India will dramatically expand its artificial intelligence compute infrastructure by adding 20,000 GPUs over the next six months, more than doubling current capacity from 38,000 to over 58,000 units. IT Minister Ashwini Vaishnaw made the announcement at the India AI Impact Summit 2026, marking a significant acceleration in the country’s AI infrastructure buildout under AI Mission 2.0.
Orders for the new GPUs will be placed within one week of the announcement, with full deployment expected over the following six months.
This expansion forms part of what Vaishnaw described as AI Mission 2.0, emphasizing research and development, innovation diffusion, and common compute infrastructure accessible across startup, research, and student communities.
The expansion addresses critical compute capacity constraints that have limited AI development in India. Unlike many countries where AI infrastructure remains concentrated among a few large corporations, India has deliberately democratized access through its common compute layer, providing subsidized GPU access to researchers, startups, and public institutions at rates significantly below commercial cloud pricing.
Vaishnaw indicated that AI-related investment projections, previously estimated at $1 trillion including $90 billion already committed, are likely to be exceeded significantly.
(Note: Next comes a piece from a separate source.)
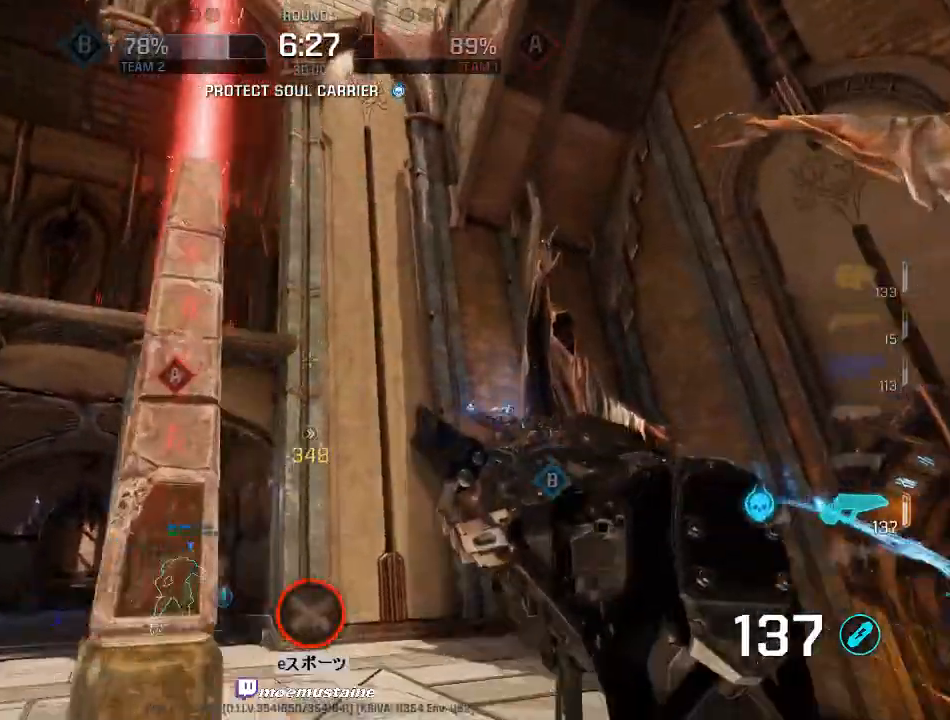
{"keys": ["a", "d", "s"], "mouse": ["left"], "events": [[67, "s", "down"], [133, "mouse_left", "down"], [417, "a", "down"]]}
The GPU expansion aligns with India’s semiconductor development roadmap under Semicon 2.0, where design will become the primary focus. This integrated approach linking AI compute requirements with semiconductor development reflects recognition that sustainable AI leadership requires controlling the full technology stack. As Vaishnaw emphasized, strategic autonomy means ensuring industry, government, and academia can collectively control national tech destiny than depending on foreign infrastructure and components.